Contre toute attente, la Banque du Canada pourrait entamer la baisse des taux d’intérêt avant la Réserve fédérale américaine (Fed), à la suite du deuxième recul consécutif de l’Indice des prix à la consommation en février.

Après s’être replié à 2,9 % en janvier, l’IPC a de nouveau reculé à 2,8 % en février, a fait savoir Statistique Canada mardi. Ce recul est une surprise parce que la plupart des économistes s’attendaient à un rebond de l’inflation à 3,1 %.

Le ralentissement de l’IPC s’explique surtout par une baisse des prix des services de téléphonie cellulaire, des aliments achetés au magasin et des services d’accès à l’internet, selon Statistique Canada.

Le ralentissement de la croissance des prix est généralisé parmi les composantes du panier de consommation, et certaines d’entre elles, comme les vêtements, affichent une baisse de prix.

La bonne nouvelle de février est venue du secteur de l’alimentation, où la croissance des prix a ralenti à 2,4 %. C’est la première fois depuis octobre 2021 que le prix des aliments augmente moins vite que le panier global de biens et services qui composent l’IPC.

Les prix de la viande transformée, et notamment celui du bacon, des fruits frais et du poisson ont affiché une baisse en février.

Même s’il augmente moins vite, le prix des aliments progresse toujours. Depuis trois ans, soit entre février 2021 et février 2024, les prix dans les épiceries ont augmenté de 21,6 %, a fait savoir Statistique Canada.

Le coût de l’intérêt hypothécaire, attribuable à la hausse des taux d’intérêt, et le coût des loyers, qui s’explique par la rareté de l’offre de logements, ont continué d’alimenter l’inflation en février.

Au Québec, le taux d’inflation est resté inchangé à 3,3 %. C’est maintenant au tour de l’Alberta d’avoir le taux d’inflation le plus élevé au pays, à 4,2 %.

Avril ou juin ?

Les mesures de l’inflation de base que surveille la Banque du Canada, l’IPC-tronq et l’IPC-méd, ont également reculé en février, mais elles restent supérieures à 3 %, soit au-delà de la cible de 1 % à 3 % de la banque centrale.

Selon les économistes de Desjardins, ces deux mesures de l’inflation de base surestiment probablement le véritable taux d’inflation. Dans une analyse publiée lundi, ils soutiennent qu’en se fiant trop à ces deux mesures, les dirigeants de la Banque du Canada « risquent de maintenir une politique monétaire trop restrictive trop longtemps, ce qui pourrait causer inutilement des soucis aux ménages et aux entreprises ».
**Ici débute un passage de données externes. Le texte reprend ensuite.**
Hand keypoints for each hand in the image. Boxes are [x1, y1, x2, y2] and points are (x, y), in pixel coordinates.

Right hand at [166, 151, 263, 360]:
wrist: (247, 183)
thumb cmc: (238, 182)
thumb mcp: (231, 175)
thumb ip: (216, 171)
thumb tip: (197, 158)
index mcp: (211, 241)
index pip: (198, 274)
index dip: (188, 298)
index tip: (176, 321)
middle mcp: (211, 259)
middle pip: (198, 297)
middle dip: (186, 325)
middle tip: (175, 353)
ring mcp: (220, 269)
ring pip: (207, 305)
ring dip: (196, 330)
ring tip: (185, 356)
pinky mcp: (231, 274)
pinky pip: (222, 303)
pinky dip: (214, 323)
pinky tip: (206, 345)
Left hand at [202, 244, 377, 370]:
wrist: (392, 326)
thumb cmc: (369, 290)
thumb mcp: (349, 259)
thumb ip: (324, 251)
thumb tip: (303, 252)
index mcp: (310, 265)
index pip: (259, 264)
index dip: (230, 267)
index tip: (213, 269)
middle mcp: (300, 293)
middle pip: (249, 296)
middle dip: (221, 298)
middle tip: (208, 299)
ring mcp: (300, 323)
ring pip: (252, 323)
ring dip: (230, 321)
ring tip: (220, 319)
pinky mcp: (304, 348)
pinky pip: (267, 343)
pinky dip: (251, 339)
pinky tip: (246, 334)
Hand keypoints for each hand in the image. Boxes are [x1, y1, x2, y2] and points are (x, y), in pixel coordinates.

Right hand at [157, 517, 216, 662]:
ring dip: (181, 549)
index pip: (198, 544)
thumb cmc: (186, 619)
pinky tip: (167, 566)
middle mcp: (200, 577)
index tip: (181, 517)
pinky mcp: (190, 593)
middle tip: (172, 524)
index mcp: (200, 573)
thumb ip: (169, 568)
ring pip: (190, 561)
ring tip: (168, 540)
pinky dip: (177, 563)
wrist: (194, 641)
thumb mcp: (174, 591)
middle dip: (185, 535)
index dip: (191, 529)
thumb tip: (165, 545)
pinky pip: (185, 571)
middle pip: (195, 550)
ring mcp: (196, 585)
La plupart des économistes s’inquiètent maintenant que la Banque du Canada en fasse trop pour combattre l’inflation, parce que l’économie canadienne donne des signes de détresse depuis plusieurs mois déjà.

« Étant donné que les récentes communications de la Banque du Canada ont mis l’accent sur la résilience de l’inflation plutôt que sur les signes d’une croissance faible, il existe un risque qu’elle cause trop de dommages à l’économie en maintenant une politique monétaire trop restrictive », écrivent les économistes de la Banque Nationale, Matthieu Arseneau et Alexandra Ducharme, dans leur analyse des dernières statistiques de l’inflation.

Le gouverneur de la Banque du Canada, Tiff Macklem, a maintes fois répété qu’il faudrait plus que quelques mois de recul de l’inflation avant de changer de cap et de commencer à réduire le taux directeur.

Il reste que le portrait meilleur que prévu de l’inflation en janvier et en février pourrait encourager la Banque du Canada à lâcher du lest ce printemps. C’était la dernière lecture de l’IPC avant la prochaine décision sur les taux de la banque centrale, en avril.

La Banque du Canada annoncera dès le mois prochain un changement de politique, prévoit Randall Bartlett, directeur principal, économie canadienne, de Desjardins.

Le ton pourrait changer en avril, mais il faudra attendre au moins l’autre décision sur les taux, en juin, avant de voir le taux directeur baisser, estime Claire Fan, économiste de la Banque Royale.

Les paris restent ouverts sur qui, de la Banque du Canada ou de la Réserve fédérale américaine, annoncera en premier une réduction des taux d’intérêt. Jusqu’à tout récemment, la Fed avait télégraphié trois baisses de taux cette année, mais la bonne tenue de l’économie américaine et la résilience de l’inflation semblent avoir changé la donne.

Au Canada, étant donné la faiblesse de l’économie, les pressions sont de plus en plus fortes pour que la banque centrale fasse le premier geste.